--- Data provided ---
***
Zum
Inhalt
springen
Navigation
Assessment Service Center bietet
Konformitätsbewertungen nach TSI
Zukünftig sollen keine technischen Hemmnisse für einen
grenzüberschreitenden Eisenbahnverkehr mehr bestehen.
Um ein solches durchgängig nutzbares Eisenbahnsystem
***
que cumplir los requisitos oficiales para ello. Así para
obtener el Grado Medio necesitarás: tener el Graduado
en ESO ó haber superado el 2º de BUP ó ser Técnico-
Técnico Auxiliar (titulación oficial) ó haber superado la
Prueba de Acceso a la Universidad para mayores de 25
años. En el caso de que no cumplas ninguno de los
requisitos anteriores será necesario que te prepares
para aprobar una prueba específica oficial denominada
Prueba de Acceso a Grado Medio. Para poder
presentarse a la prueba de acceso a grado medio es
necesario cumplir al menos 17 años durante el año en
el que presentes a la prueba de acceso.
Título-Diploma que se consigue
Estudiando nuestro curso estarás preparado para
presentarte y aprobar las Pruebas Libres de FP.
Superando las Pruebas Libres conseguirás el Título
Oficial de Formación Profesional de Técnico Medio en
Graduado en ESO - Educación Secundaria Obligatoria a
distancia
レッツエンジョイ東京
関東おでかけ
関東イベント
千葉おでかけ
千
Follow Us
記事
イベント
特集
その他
***
--- Aim of the task ---
Tally the lines in the records containing the string "Pruebas"; output only the tally.

--- Response area ---
2